Segundo o gerente corporativo de operações da companhia, Elvis Granzotti, muitos acidentes poderiam ser evitados se os motoristas adotassem medidas simples de segurança. “De acordo com o histórico de ocorrências em nossas rodovias, 80% dos acidentes acontecem por falta de atenção dos usuários e 15% dos acidentes fatais são gerados por distrações na direção. Verificamos também que o uso do celular nas viagens é um dos principais responsáveis por situações de risco”, analisa.
 
Os números comprovam a necessidade de conscientizar os usuários das rodovias. Segundo os dados levantados pela Arteris, 48% dos motoristas já passaram por alguma situação de risco causada por uma distração e em 23% dos casos, o celular foi responsável pelo incidente.

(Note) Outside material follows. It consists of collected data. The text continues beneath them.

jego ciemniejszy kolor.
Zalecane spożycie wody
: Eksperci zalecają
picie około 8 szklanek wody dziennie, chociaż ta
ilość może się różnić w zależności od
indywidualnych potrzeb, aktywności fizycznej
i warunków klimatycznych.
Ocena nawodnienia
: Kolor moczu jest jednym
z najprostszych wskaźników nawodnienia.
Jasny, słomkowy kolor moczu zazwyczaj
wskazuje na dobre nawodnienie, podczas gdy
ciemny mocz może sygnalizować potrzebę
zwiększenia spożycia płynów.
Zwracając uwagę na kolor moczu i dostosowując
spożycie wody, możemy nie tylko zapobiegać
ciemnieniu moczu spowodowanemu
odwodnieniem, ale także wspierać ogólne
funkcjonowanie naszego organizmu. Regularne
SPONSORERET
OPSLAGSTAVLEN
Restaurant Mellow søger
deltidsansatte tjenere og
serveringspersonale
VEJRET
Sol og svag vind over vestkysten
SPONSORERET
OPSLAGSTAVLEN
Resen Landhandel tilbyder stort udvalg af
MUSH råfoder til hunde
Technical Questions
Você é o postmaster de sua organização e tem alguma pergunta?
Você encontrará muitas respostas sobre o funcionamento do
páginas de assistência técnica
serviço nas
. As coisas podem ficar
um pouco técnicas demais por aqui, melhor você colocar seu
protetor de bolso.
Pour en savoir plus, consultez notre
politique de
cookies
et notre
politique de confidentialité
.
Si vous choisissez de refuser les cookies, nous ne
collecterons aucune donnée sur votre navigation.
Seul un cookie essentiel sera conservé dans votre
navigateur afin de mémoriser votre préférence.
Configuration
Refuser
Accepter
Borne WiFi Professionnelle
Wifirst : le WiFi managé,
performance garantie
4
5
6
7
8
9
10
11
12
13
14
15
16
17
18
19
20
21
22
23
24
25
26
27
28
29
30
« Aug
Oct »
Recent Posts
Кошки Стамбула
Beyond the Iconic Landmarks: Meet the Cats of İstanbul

Estudo publicado pelo New England Journal of Medicine explica o risco que o uso do celular pode trazer. Segundo a publicação, discar um número no celular aumenta em 8 vezes o risco de acidente, enquanto procurar o telefone enquanto dirige aumenta em 7 vezes e mandar uma mensagem, 4 vezes.
 
Cinto de segurança
 
Outra medida simples e já conhecida pelos motoristas é o uso do cinto de segurança. “Infelizmente, muitas pessoas ainda ignoram a importância do cinto”, alerta Granzotti. Pesquisa realizada pela concessionária Vianorte (SP), aponta que 25% dos condutores de caminhão e 41% dos passageiros não utilizam cinto de segurança. Este é um dos motivos que levam a um outro dado preocupante: o número de vítimas fatais nas rodovias administradas pela Vianorte que não usavam o cinto de segurança em acidentes rodoviários, nos primeiros seis meses de 2014, já é 28% maior que em todo o ano de 2013. As estatísticas sobre lesões evidenciam esse dado: 30% dos ferimentos fatais em colisões são causados porque a vítima bate contra o volante, e uma em cada cinco acontece pelo choque de pessoas dentro do veículo que não utilizavam o cinto.